[Stored items from a collection]
━━━━━━
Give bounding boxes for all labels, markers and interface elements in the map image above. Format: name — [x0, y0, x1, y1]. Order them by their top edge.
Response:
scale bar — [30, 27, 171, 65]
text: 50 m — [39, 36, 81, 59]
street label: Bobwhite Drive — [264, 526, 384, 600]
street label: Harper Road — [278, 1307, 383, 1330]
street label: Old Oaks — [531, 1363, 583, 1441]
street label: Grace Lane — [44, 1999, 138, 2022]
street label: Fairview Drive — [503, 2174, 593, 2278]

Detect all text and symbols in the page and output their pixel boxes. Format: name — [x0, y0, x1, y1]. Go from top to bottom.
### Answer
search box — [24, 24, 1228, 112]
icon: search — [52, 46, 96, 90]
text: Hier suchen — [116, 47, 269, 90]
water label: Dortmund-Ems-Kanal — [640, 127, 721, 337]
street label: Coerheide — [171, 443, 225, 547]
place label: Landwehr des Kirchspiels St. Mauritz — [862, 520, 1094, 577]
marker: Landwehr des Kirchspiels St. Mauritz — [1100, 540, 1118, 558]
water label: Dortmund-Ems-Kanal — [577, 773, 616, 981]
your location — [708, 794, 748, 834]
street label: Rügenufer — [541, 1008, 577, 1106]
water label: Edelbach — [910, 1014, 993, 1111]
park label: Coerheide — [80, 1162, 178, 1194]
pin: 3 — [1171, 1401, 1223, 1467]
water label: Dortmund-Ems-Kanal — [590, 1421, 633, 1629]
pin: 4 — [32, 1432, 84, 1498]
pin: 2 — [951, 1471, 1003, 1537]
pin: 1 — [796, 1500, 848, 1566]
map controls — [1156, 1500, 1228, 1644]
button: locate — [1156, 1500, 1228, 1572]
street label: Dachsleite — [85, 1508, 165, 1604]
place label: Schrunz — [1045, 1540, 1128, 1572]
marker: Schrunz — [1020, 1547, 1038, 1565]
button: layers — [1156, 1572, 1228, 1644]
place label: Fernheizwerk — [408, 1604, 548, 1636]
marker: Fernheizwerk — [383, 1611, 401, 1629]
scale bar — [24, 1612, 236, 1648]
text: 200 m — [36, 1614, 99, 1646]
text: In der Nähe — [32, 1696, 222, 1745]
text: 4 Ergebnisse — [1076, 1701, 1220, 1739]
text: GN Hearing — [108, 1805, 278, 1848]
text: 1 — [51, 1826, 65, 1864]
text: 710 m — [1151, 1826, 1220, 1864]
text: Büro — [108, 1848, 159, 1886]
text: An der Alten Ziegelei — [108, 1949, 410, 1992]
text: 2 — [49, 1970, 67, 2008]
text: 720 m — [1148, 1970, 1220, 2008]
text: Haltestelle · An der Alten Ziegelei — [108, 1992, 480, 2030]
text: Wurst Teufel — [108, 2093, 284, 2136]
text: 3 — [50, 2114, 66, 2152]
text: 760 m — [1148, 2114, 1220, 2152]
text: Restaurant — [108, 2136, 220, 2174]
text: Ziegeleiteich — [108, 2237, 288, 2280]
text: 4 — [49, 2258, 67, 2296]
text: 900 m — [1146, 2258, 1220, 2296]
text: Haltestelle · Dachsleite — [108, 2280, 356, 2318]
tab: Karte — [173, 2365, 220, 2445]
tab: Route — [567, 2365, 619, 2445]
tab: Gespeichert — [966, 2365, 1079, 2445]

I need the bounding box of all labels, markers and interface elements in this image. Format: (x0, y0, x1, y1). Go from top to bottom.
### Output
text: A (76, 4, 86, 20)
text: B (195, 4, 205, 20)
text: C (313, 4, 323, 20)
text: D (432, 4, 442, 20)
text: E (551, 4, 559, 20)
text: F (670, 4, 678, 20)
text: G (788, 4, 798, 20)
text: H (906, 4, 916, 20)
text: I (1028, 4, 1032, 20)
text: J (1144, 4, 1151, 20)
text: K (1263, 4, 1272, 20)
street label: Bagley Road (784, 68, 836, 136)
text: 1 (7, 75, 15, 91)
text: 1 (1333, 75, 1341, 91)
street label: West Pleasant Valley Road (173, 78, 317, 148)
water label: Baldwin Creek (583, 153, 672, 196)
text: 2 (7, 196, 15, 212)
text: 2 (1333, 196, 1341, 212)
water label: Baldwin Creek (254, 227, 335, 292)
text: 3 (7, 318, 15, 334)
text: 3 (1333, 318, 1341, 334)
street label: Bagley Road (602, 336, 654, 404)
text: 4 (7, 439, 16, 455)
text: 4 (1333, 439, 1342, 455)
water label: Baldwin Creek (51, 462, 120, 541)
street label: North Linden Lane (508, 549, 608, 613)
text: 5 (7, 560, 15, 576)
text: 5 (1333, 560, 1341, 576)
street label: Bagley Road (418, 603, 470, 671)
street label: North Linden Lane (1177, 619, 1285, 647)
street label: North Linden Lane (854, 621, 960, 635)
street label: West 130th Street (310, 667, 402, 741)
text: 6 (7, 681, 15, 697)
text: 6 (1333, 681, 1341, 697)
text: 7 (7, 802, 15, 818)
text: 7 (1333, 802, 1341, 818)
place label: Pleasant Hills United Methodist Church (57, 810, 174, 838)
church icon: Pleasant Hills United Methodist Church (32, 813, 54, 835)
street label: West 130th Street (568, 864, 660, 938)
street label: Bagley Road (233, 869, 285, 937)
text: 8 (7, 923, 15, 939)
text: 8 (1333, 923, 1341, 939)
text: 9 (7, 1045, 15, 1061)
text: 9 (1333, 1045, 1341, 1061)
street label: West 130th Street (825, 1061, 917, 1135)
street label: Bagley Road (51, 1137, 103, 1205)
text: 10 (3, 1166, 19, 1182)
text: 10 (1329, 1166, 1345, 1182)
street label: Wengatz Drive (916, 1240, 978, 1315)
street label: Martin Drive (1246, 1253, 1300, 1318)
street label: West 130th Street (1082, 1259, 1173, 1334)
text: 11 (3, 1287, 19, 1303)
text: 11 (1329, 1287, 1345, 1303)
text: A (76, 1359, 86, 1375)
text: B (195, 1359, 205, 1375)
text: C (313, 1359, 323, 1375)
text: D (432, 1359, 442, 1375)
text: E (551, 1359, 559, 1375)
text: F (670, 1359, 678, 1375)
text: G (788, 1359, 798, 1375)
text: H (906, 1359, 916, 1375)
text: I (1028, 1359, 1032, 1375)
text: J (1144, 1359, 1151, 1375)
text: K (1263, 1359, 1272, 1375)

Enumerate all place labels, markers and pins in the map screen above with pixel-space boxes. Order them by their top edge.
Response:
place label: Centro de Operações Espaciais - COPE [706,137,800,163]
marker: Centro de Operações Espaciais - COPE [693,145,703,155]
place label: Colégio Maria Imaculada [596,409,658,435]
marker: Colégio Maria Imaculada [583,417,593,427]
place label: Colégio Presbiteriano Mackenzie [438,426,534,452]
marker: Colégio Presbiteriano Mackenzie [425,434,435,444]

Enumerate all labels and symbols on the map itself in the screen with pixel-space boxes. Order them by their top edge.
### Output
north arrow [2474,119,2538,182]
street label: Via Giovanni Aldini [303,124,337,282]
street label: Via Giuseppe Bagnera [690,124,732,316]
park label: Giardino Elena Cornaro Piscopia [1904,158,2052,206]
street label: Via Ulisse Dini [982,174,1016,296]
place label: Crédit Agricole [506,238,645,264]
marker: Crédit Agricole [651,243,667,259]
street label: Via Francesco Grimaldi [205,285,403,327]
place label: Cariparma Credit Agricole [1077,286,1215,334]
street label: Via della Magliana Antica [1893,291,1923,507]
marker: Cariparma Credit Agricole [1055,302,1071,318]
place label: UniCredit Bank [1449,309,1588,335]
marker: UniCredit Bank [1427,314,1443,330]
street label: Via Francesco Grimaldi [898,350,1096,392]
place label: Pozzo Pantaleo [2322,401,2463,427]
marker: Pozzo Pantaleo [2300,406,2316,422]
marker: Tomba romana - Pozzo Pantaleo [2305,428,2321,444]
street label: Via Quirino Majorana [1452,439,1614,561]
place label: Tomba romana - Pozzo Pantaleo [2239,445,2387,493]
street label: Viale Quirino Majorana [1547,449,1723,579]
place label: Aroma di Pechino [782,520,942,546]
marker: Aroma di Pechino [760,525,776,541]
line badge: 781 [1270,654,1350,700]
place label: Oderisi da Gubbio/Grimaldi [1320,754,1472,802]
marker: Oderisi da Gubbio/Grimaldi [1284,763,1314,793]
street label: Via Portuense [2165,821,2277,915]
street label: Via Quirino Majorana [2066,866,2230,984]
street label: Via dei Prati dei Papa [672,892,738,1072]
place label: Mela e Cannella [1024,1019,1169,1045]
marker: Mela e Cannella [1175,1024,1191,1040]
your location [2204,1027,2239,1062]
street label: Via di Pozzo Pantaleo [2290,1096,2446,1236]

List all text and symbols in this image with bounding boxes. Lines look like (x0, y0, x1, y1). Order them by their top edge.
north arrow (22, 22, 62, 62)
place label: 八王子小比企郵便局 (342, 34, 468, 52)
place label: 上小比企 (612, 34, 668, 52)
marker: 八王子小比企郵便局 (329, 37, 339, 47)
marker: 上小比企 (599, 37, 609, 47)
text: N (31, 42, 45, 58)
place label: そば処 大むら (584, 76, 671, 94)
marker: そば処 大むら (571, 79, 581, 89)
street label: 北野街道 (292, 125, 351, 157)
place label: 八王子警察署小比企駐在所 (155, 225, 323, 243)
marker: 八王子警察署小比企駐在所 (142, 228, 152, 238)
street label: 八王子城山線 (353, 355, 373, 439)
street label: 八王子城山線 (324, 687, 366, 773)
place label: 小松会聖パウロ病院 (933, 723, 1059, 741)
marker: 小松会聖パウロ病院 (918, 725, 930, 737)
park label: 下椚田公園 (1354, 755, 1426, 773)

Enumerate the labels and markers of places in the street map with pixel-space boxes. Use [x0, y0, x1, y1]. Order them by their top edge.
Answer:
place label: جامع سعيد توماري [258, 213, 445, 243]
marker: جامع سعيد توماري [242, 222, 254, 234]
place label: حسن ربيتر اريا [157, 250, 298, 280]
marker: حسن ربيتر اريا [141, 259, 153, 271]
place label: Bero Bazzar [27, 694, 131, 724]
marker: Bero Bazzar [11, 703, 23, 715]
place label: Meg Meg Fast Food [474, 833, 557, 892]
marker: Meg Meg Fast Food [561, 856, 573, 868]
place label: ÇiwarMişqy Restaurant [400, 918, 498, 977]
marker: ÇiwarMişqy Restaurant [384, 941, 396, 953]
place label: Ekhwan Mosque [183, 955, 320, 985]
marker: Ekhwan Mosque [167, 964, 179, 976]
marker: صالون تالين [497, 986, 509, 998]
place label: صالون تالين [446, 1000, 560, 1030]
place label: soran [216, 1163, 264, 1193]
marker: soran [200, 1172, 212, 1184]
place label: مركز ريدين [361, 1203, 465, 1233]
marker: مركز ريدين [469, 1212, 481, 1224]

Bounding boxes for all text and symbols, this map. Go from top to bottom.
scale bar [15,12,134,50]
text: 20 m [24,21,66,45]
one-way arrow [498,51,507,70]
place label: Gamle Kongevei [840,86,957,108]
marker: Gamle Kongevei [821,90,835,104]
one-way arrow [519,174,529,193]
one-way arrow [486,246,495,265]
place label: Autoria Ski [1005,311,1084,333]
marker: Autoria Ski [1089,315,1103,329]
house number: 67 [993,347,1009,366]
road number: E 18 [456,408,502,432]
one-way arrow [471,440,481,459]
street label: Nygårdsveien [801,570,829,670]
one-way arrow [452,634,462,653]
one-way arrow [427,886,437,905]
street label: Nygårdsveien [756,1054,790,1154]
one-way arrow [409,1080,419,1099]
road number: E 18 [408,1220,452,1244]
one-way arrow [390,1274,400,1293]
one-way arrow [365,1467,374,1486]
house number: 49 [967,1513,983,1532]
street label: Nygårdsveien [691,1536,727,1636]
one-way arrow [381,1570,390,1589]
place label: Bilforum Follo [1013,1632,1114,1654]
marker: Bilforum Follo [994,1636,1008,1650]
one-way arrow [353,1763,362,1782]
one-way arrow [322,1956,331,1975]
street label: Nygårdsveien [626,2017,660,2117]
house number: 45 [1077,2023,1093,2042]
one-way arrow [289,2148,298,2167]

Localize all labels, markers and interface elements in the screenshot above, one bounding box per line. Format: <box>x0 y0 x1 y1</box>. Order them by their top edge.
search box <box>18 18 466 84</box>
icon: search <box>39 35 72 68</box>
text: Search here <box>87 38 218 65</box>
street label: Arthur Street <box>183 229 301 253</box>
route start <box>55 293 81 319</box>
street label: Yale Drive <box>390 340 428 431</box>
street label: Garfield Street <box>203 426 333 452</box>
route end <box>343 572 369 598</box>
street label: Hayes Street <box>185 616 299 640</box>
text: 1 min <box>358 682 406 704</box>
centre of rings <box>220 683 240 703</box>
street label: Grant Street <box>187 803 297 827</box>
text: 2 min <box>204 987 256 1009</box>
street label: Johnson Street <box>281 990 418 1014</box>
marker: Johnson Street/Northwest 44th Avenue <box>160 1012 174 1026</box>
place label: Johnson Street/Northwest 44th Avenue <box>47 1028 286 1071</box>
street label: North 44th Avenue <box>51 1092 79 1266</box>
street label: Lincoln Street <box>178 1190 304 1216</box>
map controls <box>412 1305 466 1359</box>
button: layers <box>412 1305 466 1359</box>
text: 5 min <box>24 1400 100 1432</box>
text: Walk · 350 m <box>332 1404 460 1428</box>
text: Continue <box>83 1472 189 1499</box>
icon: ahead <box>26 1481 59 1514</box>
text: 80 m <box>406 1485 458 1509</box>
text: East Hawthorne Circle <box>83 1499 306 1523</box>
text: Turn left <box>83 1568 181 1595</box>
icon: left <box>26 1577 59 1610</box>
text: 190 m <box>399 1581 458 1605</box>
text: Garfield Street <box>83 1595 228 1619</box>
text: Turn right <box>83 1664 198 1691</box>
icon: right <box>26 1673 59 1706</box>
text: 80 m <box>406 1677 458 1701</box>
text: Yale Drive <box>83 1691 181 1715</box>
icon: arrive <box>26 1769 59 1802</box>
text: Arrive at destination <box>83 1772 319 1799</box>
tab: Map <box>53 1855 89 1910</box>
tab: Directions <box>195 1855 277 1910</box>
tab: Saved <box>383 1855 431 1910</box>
━━━━━━
Only the lines that hold the word "Kirchspiels" are wanted; each should be pulled from the records.

place label: Landwehr des Kirchspiels St. Mauritz — [862, 520, 1094, 577]
marker: Landwehr des Kirchspiels St. Mauritz — [1100, 540, 1118, 558]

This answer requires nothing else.